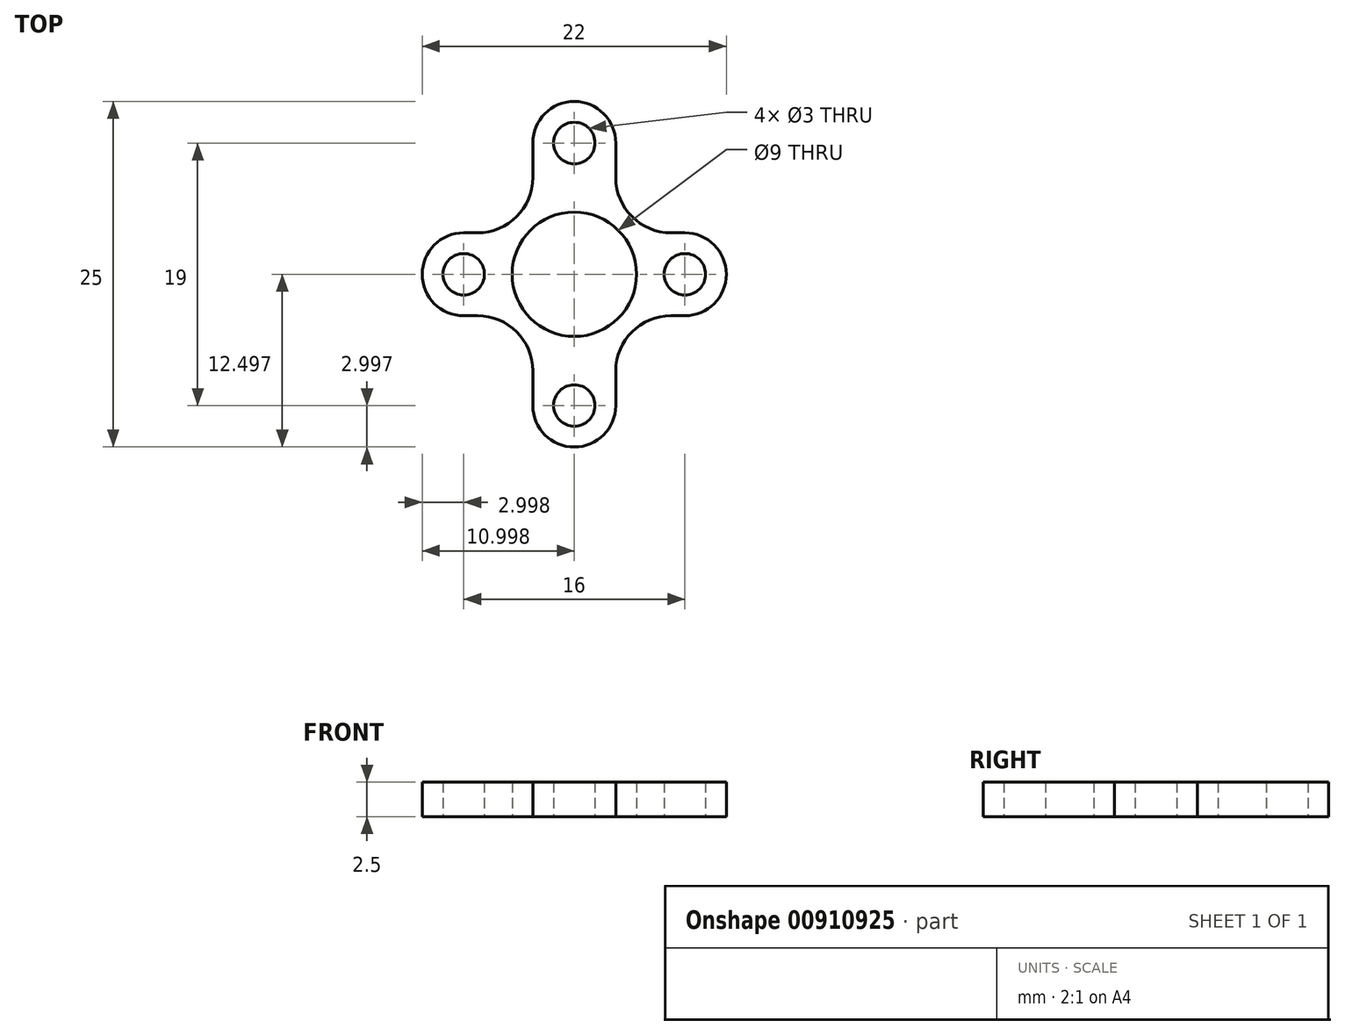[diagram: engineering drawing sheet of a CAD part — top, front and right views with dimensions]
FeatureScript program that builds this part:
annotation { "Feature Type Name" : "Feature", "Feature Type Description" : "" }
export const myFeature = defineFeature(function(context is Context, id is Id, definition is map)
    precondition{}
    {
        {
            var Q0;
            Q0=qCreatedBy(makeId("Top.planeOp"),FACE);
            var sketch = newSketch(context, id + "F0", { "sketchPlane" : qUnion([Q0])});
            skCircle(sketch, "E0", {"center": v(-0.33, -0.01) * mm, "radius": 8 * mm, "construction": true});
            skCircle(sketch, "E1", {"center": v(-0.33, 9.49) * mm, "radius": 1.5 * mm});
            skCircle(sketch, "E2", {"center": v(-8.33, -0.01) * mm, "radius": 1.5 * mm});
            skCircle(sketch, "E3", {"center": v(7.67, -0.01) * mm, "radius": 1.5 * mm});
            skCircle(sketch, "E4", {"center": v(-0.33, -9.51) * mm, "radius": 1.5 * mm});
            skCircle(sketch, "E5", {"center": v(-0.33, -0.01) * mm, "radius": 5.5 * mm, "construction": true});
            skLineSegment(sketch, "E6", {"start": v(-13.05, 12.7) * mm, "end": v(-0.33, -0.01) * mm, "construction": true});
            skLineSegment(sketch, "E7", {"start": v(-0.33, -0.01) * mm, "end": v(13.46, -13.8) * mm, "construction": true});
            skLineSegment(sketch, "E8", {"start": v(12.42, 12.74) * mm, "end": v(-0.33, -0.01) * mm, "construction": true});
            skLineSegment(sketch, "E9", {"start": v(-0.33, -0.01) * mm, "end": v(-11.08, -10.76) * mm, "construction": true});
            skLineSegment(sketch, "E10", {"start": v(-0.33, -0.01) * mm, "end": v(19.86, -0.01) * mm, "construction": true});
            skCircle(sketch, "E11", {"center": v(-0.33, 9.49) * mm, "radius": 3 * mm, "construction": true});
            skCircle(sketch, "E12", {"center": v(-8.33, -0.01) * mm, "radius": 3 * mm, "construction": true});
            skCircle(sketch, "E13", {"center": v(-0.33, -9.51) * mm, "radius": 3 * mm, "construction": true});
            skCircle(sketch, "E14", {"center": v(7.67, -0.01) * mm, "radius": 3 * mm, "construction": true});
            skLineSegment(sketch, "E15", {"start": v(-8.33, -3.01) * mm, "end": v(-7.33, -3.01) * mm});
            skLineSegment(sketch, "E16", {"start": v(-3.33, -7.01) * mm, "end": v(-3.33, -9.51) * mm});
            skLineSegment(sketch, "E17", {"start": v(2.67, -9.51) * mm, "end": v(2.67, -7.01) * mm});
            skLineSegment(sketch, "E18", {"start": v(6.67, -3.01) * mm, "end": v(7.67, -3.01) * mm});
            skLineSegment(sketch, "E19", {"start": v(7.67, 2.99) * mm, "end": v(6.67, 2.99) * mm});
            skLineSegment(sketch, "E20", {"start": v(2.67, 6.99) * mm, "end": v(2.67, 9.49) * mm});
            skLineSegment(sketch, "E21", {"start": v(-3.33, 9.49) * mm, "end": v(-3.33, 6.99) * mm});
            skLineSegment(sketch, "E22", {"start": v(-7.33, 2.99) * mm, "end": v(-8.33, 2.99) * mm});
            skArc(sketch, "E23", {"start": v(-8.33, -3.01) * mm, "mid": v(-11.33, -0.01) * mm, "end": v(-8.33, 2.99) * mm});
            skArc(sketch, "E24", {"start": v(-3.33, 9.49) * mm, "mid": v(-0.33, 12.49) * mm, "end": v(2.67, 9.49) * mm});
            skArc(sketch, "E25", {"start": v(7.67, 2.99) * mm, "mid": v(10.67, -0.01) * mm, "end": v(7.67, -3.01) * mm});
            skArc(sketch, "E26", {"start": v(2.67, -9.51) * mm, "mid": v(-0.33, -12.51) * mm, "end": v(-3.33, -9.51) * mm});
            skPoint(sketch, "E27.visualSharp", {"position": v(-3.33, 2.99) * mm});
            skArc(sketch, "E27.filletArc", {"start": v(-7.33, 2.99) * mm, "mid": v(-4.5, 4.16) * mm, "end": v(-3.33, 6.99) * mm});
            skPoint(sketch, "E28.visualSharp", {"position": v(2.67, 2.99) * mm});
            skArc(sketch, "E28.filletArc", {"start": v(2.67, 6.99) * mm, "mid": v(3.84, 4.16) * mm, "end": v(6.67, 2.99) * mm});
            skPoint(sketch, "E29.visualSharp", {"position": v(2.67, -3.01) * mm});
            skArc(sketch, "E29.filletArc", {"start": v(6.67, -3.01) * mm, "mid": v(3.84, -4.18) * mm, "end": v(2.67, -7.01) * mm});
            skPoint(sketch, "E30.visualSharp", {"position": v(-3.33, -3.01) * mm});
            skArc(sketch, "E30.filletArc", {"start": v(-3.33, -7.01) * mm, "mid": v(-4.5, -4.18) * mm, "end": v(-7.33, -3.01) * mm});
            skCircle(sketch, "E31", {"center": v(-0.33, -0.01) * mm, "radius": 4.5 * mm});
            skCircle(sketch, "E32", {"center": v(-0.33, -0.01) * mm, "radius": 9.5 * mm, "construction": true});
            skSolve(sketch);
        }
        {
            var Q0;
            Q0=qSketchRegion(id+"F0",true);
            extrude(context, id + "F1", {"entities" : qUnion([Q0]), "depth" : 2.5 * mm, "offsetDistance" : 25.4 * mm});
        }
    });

# # # #

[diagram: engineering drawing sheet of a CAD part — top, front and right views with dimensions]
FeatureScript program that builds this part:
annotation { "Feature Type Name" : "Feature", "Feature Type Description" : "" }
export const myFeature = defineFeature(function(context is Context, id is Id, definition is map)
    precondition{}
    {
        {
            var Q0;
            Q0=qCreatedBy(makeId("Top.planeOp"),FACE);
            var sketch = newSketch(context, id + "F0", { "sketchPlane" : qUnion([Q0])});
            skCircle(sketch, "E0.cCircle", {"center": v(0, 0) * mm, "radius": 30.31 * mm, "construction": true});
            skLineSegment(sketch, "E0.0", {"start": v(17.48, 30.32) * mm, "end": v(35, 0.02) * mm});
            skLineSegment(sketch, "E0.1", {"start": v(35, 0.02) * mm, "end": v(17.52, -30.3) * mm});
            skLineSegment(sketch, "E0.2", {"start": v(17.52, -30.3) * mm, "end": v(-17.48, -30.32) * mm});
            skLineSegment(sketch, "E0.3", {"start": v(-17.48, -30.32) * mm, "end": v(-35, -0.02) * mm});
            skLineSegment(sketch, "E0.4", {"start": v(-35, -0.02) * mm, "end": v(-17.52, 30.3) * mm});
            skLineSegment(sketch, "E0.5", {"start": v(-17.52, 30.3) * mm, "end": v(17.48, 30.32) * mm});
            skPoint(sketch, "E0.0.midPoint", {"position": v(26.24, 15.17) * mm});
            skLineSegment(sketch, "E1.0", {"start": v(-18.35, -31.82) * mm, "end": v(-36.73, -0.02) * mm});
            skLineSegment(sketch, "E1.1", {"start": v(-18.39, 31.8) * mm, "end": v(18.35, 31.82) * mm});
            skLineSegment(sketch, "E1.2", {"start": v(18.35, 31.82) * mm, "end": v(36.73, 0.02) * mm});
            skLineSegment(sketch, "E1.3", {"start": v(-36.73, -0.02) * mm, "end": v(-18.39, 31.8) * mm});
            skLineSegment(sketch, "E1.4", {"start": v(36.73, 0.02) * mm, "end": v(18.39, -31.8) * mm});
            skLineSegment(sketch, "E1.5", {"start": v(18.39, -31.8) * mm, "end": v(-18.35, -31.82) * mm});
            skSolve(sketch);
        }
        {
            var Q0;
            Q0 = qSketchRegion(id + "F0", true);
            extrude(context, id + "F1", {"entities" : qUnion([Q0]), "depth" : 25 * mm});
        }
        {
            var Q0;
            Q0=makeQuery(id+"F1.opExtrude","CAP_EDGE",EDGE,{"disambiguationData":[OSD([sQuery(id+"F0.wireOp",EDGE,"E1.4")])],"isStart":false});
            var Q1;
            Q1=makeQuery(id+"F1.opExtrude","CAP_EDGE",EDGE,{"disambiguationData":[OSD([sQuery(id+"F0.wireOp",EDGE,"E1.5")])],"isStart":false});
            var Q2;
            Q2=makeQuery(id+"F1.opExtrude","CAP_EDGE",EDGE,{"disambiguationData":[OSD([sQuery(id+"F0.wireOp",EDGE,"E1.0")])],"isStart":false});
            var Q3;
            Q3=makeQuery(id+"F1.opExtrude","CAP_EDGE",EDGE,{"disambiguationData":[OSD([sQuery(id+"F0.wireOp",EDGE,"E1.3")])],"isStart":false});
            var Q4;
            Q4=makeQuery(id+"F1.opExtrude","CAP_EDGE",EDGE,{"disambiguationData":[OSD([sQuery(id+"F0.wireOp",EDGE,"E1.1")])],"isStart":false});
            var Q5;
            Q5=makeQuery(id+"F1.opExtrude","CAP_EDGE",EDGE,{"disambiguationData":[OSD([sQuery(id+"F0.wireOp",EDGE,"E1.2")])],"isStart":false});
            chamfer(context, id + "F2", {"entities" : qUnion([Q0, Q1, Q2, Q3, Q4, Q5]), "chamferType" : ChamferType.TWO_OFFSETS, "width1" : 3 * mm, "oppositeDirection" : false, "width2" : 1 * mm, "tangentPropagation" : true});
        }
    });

# # # #

→ TASK BRIEF
Extract every line from the rows above that contains the string "filletArc". The match is case-sensitive.

→ REPLY TO THE EXERCISE
            skArc(sketch, "E27.filletArc", {"start": v(-7.33, 2.99) * mm, "mid": v(-4.5, 4.16) * mm, "end": v(-3.33, 6.99) * mm});
            skArc(sketch, "E28.filletArc", {"start": v(2.67, 6.99) * mm, "mid": v(3.84, 4.16) * mm, "end": v(6.67, 2.99) * mm});
            skArc(sketch, "E29.filletArc", {"start": v(6.67, -3.01) * mm, "mid": v(3.84, -4.18) * mm, "end": v(2.67, -7.01) * mm});
            skArc(sketch, "E30.filletArc", {"start": v(-3.33, -7.01) * mm, "mid": v(-4.5, -4.18) * mm, "end": v(-7.33, -3.01) * mm});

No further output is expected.